When working with extremely large Parquet files that exceed available RAM, you can use memory mapping:

# Memory-map large Parquet files
df = pd.read_parquet(file, memory_map=True)

Memory mapping allows pandas (via PyArrow) to access Parquet files directly from disk, which can improve file reading performance by reducing I/O overhead for very large files. With memory mapping, pandas maps the file and loads data as needed during the read operation, instead of reading the entire file into memory all at once.

There’s more…

Recall in the Getting ready section that you installed the PyArrow library as the backend engine for working with Parquet files with pandas. When you used the read_parquet() reader function in pandas, the pyarrow engine was the default.

Since you have already installed the library, you can utilize it directly to work with Parquet files in a similar manner as you did using pandas. Instead of the pandas.read_parquet() function, you will use the pyarrow.parquet.read_table() function, as shown in the following:

import pyarrow.parquet as pq
from pathlib import Path
file = Path('../../datasets/Ch1/LA_weather.parquet/')
table = pq.read_table(file, filters=filters, columns=columns)

The table object is an instance of the pyarrow.Table class. You can validate this using the following code:

import pyarrow as pa
isinstance(table, pa.Table)
>> True

The table object contains many useful methods, including the to_pandas() method to convert the object into a pandas DataFrame:

df = table.to_pandas()

The following illustrates this further to show the similarities between the read_table() and read_parquet() functions:

columns = ['DATE','year', 'TMAX']
filters = [('year', 'in', [2021, 2022, 2023])]
tb = pq.read_table(file,
                   filters=filters,
                   columns=columns,
                   use_pandas_metadata=True)
df_pa = tb.to_pandas()
df_pd = pd.read_parquet(file,
                        filters=filters,
                        columns=columns,
                        use_pandas_metadata=True)

Both df_pa and df_pd are equivalent.

The use_pandas_metadata=True ensures that PyArrow preserves pandas dtypes (e.g., category for year).

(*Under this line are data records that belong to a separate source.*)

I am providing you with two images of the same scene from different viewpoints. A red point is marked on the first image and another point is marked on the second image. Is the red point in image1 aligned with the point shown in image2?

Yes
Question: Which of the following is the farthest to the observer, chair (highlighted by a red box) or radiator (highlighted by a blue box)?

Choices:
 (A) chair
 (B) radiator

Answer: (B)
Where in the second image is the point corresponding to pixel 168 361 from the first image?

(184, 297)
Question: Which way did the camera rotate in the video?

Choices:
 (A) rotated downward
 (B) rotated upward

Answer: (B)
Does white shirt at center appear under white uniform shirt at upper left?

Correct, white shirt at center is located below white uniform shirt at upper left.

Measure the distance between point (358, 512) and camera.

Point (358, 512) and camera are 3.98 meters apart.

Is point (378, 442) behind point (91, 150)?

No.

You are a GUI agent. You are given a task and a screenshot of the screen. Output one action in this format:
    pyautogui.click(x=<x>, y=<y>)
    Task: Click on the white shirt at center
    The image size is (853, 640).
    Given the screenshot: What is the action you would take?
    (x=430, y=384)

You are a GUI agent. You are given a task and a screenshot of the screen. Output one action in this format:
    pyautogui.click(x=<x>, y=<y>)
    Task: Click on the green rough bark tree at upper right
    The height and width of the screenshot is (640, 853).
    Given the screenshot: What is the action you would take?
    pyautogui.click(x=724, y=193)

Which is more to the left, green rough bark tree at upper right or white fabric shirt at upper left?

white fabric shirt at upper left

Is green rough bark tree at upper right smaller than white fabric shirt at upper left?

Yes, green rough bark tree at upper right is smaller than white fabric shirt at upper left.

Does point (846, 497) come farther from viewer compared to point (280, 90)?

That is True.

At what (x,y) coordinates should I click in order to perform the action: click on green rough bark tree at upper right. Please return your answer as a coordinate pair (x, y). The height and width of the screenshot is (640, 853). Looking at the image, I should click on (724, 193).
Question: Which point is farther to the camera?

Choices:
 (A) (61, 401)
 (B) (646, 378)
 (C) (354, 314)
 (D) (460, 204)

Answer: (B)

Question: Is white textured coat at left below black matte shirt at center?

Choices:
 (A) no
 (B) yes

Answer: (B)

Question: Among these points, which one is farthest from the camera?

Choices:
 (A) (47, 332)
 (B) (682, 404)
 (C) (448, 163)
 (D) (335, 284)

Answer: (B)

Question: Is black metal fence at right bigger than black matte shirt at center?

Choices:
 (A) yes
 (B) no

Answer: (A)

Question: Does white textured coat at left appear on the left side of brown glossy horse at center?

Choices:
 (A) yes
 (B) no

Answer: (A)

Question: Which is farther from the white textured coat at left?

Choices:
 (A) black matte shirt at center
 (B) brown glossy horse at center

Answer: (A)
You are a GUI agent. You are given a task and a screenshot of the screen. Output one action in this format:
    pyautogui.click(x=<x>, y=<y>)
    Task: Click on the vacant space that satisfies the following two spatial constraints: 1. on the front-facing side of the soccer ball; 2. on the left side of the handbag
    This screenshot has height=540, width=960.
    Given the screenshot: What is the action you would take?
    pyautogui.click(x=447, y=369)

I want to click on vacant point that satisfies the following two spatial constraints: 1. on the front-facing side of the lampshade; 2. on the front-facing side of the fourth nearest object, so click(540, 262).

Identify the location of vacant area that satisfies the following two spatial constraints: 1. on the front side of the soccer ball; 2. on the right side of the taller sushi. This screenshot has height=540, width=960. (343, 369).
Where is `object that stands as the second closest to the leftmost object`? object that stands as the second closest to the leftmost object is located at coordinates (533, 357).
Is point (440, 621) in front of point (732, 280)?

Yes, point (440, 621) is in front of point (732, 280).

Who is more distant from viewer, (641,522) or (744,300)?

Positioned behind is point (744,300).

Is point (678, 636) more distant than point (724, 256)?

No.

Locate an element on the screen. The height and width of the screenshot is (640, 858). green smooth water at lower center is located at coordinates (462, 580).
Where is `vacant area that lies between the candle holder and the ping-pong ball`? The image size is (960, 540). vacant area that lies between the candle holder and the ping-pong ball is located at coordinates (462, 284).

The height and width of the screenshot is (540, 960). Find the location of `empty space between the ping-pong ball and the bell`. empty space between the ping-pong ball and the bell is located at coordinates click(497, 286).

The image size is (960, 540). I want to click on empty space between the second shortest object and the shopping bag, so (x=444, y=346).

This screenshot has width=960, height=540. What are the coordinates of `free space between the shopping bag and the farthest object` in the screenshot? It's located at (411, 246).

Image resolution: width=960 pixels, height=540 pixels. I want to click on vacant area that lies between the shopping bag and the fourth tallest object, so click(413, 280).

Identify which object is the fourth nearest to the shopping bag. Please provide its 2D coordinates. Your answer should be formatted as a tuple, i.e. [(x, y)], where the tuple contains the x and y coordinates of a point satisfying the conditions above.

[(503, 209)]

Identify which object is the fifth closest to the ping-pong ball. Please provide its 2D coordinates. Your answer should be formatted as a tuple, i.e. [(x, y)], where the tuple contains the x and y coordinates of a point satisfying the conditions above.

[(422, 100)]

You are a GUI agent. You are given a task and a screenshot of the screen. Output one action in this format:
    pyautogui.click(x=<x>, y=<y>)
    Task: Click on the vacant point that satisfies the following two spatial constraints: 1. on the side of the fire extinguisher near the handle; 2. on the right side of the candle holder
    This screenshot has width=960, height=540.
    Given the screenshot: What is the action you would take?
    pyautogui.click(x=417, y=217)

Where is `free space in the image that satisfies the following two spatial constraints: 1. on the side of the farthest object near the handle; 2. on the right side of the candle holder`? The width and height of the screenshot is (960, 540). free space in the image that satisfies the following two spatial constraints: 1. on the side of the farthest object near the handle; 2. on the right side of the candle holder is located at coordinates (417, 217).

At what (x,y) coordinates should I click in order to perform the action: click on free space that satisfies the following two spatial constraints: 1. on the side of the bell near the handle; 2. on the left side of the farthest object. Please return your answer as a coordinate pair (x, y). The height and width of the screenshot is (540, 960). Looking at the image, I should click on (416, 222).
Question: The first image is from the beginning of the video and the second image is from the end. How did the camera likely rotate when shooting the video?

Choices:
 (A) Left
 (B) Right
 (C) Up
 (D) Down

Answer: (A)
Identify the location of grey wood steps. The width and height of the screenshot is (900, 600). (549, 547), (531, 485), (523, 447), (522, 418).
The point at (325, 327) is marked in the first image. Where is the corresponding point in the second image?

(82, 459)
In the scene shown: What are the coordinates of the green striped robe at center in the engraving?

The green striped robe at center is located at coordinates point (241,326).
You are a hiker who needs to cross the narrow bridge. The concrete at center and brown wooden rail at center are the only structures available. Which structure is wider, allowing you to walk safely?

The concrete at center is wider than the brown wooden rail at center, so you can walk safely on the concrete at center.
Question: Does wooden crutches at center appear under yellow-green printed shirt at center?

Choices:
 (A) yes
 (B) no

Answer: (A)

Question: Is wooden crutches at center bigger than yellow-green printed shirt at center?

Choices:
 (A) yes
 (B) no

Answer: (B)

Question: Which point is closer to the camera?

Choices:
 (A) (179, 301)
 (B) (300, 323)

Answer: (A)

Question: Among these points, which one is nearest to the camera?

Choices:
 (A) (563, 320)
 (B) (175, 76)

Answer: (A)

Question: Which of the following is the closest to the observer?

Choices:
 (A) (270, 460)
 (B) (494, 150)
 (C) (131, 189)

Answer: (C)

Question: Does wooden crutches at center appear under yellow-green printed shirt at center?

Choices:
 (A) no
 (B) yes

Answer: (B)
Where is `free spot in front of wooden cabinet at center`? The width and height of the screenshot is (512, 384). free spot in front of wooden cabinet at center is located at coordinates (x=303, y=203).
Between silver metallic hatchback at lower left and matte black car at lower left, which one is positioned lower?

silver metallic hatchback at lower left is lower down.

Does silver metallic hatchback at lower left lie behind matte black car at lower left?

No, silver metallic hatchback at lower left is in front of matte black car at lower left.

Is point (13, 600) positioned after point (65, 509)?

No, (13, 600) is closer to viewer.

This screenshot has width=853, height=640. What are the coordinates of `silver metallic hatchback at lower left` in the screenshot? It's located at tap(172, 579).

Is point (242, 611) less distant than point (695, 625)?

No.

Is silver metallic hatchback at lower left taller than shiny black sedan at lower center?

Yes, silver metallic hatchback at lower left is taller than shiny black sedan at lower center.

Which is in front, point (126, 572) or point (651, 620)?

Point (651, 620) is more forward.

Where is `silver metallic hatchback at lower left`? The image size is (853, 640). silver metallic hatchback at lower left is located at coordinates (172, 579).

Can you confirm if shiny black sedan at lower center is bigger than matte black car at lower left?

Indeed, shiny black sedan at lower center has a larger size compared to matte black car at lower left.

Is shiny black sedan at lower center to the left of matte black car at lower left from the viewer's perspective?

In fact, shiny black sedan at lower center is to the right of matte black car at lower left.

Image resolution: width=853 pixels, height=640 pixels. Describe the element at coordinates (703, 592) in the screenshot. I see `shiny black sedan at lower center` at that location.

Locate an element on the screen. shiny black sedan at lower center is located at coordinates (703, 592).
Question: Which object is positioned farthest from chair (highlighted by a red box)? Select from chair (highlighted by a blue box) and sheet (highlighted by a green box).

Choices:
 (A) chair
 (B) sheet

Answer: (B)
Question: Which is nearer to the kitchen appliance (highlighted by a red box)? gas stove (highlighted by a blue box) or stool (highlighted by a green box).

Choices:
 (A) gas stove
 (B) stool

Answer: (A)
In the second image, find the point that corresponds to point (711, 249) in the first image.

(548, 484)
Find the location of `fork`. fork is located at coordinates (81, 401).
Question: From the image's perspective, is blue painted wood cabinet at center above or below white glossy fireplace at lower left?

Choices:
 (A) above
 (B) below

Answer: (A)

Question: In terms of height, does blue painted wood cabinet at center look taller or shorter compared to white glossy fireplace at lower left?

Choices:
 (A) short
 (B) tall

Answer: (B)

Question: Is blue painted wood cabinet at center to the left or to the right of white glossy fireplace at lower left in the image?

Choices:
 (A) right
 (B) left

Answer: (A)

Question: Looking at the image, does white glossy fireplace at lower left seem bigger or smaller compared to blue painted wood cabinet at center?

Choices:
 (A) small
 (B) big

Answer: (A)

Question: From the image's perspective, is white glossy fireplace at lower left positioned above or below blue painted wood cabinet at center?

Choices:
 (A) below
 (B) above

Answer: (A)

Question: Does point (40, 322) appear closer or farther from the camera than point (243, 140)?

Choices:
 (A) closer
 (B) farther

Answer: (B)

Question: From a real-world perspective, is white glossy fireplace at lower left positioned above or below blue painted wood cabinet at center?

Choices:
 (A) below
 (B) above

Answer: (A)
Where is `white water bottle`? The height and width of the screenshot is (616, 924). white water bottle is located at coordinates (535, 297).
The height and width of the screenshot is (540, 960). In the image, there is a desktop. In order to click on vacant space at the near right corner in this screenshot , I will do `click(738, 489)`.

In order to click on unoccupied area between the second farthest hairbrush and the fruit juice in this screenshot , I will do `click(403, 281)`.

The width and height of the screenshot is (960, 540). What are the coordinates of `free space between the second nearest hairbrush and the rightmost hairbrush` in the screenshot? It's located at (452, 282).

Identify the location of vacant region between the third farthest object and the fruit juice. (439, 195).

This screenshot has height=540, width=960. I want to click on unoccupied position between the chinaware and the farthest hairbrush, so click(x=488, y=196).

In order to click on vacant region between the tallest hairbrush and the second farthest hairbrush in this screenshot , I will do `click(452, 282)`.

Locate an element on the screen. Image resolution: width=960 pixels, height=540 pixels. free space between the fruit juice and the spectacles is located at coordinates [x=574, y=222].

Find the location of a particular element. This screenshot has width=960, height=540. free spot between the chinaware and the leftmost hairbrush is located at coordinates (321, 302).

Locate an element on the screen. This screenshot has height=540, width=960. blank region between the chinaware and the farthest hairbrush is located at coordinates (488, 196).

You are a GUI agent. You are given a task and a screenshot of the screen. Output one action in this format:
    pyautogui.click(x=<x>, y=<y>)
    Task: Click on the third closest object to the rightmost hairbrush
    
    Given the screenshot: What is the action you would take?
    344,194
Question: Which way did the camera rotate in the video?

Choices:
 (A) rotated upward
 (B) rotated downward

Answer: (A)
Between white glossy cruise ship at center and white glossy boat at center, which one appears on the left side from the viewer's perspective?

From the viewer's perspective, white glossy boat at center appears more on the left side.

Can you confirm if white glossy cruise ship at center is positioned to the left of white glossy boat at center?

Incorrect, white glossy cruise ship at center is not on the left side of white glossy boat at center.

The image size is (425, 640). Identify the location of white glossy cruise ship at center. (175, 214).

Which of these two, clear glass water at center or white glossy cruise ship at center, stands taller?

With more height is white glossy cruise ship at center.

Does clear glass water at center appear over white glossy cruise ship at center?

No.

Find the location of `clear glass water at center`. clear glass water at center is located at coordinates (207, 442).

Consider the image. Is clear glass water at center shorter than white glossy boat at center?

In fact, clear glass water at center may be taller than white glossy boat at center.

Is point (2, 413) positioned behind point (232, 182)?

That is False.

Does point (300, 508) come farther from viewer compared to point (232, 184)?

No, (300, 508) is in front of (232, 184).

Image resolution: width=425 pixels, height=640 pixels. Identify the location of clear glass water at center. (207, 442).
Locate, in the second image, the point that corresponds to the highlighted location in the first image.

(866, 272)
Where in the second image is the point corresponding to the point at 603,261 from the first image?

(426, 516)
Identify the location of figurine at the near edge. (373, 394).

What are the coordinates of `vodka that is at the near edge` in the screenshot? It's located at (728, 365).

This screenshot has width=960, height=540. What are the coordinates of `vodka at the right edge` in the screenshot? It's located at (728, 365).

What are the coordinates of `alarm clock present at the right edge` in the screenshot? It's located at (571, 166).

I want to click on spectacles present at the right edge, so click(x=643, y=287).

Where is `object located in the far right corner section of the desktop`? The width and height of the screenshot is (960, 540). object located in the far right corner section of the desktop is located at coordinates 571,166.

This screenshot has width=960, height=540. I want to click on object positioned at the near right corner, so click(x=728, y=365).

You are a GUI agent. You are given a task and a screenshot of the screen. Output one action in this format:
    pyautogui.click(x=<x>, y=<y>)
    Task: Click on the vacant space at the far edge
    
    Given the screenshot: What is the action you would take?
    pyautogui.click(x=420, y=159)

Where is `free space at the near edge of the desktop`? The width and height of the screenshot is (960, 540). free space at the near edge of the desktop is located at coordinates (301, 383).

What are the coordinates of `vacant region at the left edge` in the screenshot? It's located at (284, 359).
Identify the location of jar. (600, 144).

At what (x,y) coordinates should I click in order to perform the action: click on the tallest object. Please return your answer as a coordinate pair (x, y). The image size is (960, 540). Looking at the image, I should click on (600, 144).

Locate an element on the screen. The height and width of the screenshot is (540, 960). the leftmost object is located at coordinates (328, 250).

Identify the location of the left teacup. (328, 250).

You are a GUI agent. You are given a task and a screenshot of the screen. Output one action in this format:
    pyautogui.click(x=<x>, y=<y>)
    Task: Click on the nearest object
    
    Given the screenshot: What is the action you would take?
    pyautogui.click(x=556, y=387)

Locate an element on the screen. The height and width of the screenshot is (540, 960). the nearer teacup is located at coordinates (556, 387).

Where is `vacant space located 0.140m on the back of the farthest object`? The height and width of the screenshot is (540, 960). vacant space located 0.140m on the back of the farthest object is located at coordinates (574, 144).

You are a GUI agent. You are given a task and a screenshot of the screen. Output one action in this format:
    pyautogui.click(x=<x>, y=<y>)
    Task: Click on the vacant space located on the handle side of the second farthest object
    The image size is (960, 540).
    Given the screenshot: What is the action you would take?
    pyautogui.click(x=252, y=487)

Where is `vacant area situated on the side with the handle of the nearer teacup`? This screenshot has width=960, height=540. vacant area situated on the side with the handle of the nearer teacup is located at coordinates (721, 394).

The PyArrow library provides a low-level interface, while pandas provides a high-level interface that is built on top of PyArrow. The same applies if you decide to install the fastparquet library instead. Note that PyArrow is the Python implementation of Apache Arrow, an open source project for in-memory data (columnar memory). While Apache Parquet specifies the columnar file format for efficient storage and retrieval, Apache Arrow allows us to process such large columnar datasets in memory efficiently as well.